Car contrairement à ses collègues hommes, ou aux femmes soumises à la phallocratie ambiante, Claude (Marie-José Nat) tente de comprendre les raisons se cachant derrière tel ou tel avortement clandestin – on pense par exemple à cette séquence durant laquelle elle découvre l’hôtel miteux où réside sa patiente Mariette (Paloma Matta), et où il semble clairement impossible d’élever un bébé dans de bonnes conditions. « Ce sont des lois pour les pauvres » déclare-t-elle en pensant à la jeune femme, morte du tétanos après avoir subi un avortement clandestin.
Journal d’une femme en blanc élargit également le débat à l’ambition professionnelle féminine, et à la résilience nécessaire afin de trouver sa place et d’exister dans un monde d’hommes. Dans la peau de l’héroïne Claude, Marie-José Nat parvient à insuffler assez d’espoir et d’humanité dans sa prestation pour s’avérer convaincante. A ses côtés, on notera la présence de Claude Gensac, popularisée par sa longue collaboration à l’écran avec Louis de Funès, ou encore de Daniel Ceccaldi dans la peau d’un inspecteur de police un peu trop zélé.

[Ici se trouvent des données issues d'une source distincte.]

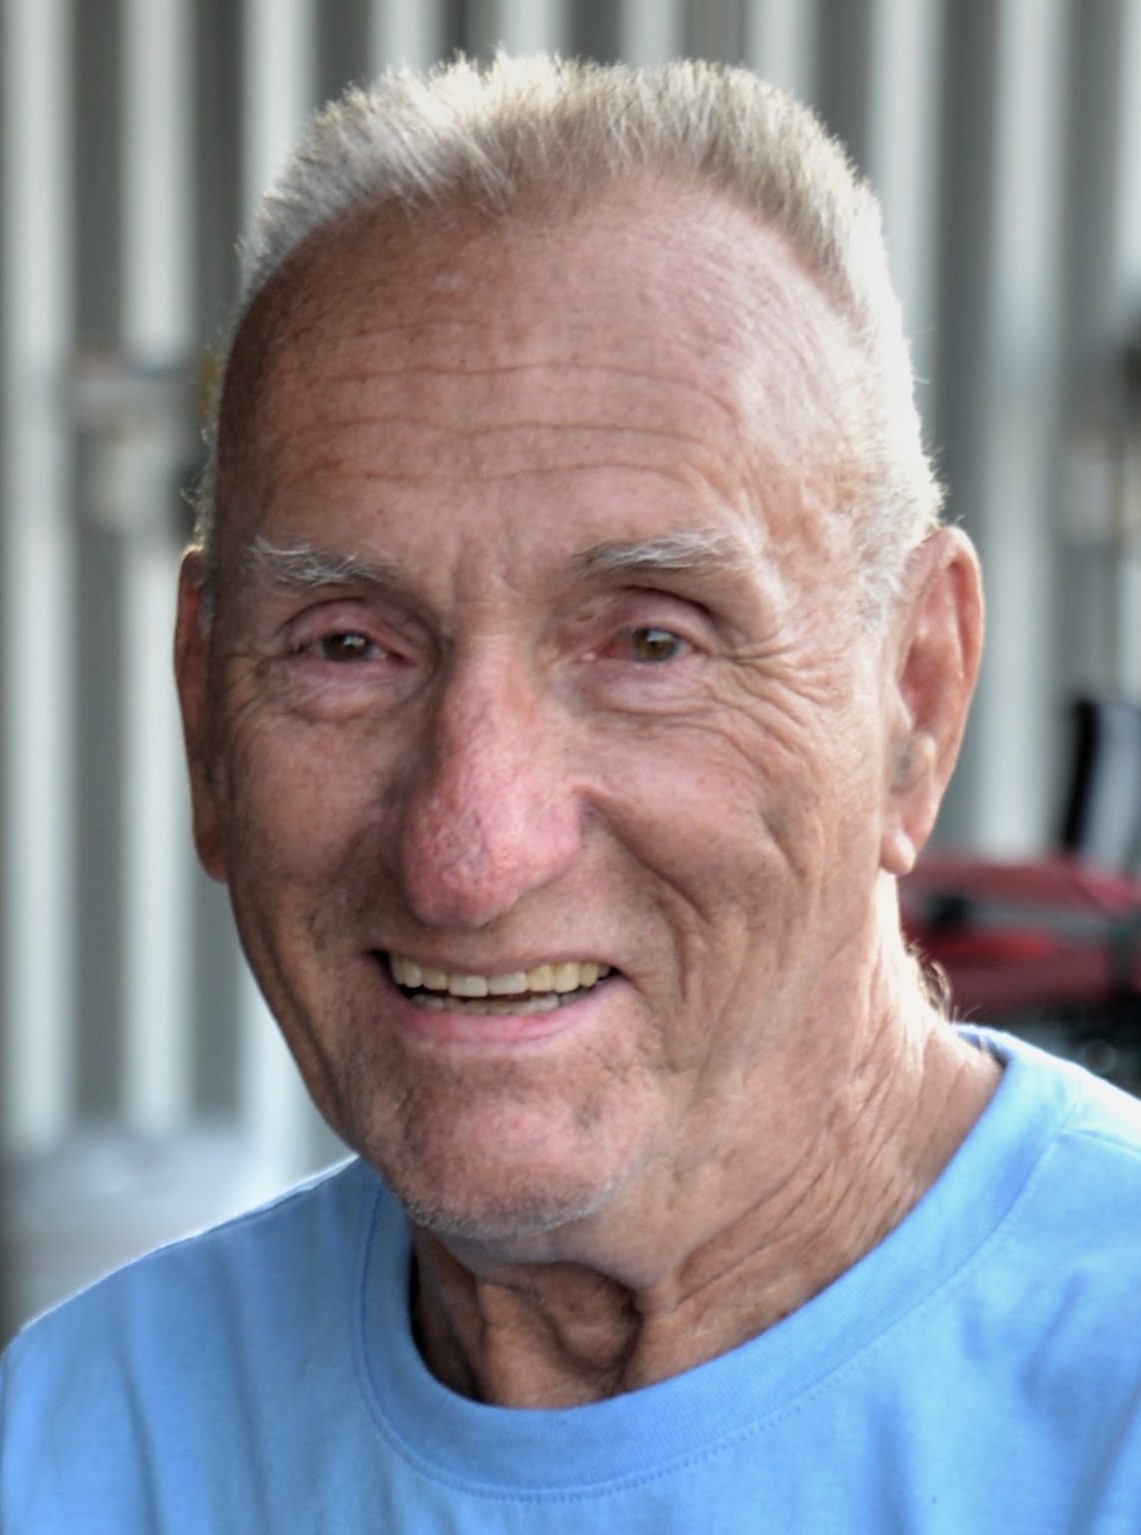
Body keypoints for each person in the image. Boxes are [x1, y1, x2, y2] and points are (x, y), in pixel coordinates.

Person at [3, 54, 1140, 1532]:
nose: (471, 853)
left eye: (652, 643)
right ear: (203, 713)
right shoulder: (84, 1443)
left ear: (913, 699)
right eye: (346, 646)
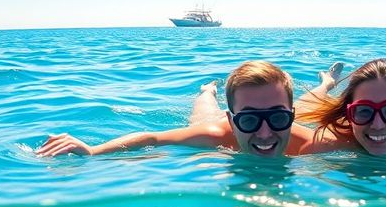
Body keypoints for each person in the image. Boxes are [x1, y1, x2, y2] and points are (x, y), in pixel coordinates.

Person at [36, 61, 317, 158]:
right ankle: (208, 90)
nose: (265, 132)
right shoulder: (215, 135)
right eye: (249, 120)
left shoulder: (310, 143)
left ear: (289, 117)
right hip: (211, 121)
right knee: (204, 109)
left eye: (279, 117)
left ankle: (325, 84)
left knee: (310, 106)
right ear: (232, 121)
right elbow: (151, 139)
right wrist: (93, 152)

Trouvant un écho certain dans la société de 1965, Journal d’une femme en blanc rencontra un beau succès dans les salles obscures : 2,3 millions de français viendraient suivre les états d’âme de l’infirmière Claude, adaptés par Jean Aurenche et René Wheeler du roman d’André Soubiran. Suite au plébiscite public du film, Claude Autant-Lara et Jean Aurenche remettraient le couvert en 1966 avec Une Femme en blanc se révolte, également connu sous le titre Nouveau journal d’une femme en blanc, toujours adapté d’un roman d’André Soubiran. Le rôle de Claude y serait tenu par Danielle Volle, et le film réunirait un peu plus de 884.000 français dans les salles.
Le Blu-ray
[4/5]
Journal d’une femme en blanc vient donc de pointer le bout de son nez en Haute-Définition grâce à l’acharnement de Gaumont à nous proposer, avec régularité, des films de catalogue un peu oubliés mais souvent passionnants. Le film de Claude Autant-Lara rejoint à cette occasion les rangs de la prestigieuse collection Blu-ray Découverte de l’éditeur (parfois également appelée Gaumont découverte en Blu-ray). Côté Blu-ray, la définition est précise, le noir et blanc riche et parfaitement saturé, les noirs sont profonds, et la restauration a pris soin de préserver le grain argentique d’origine. Bien sûr, les plans « à effets » (générique, mentions écrites, fondus enchainés) accusent des effets du temps, mais le reste est d’une propreté et d’une stabilité tout à fait étonnantes. Côté son, le film est proposé en DTS-HD Master Audio 2.0, et l’ensemble nous est présenté dans un mixage clair, net et respectueux de l’acoustique d’origine.
Du côté des suppléments, on trouvera un entretien avec Robert Benoît (16 minutes), directeur et fondateur de la compagnie Pic’Art Théâtre, qui incarnait le personnage du jeune Yves – le mari de la pauvre Mariette, morte du tétanos – dans Journal d’une femme en blanc. Il reviendra sur ses années de formation, de sa rencontre avec Raymond Rouleau jusqu’au Conservatoire d’Art Dramatique, et évoquera son premier rôle au cinéma devant la caméra de Claude Autant-Lara. Il nous dressera pour l’occasion un portrait assez amusant du cinéaste, qui visiblement était doté d’un sacré caractère. Il reviendra également sur la personnalité de Marie-José Nat, assez distante et un peu « star ».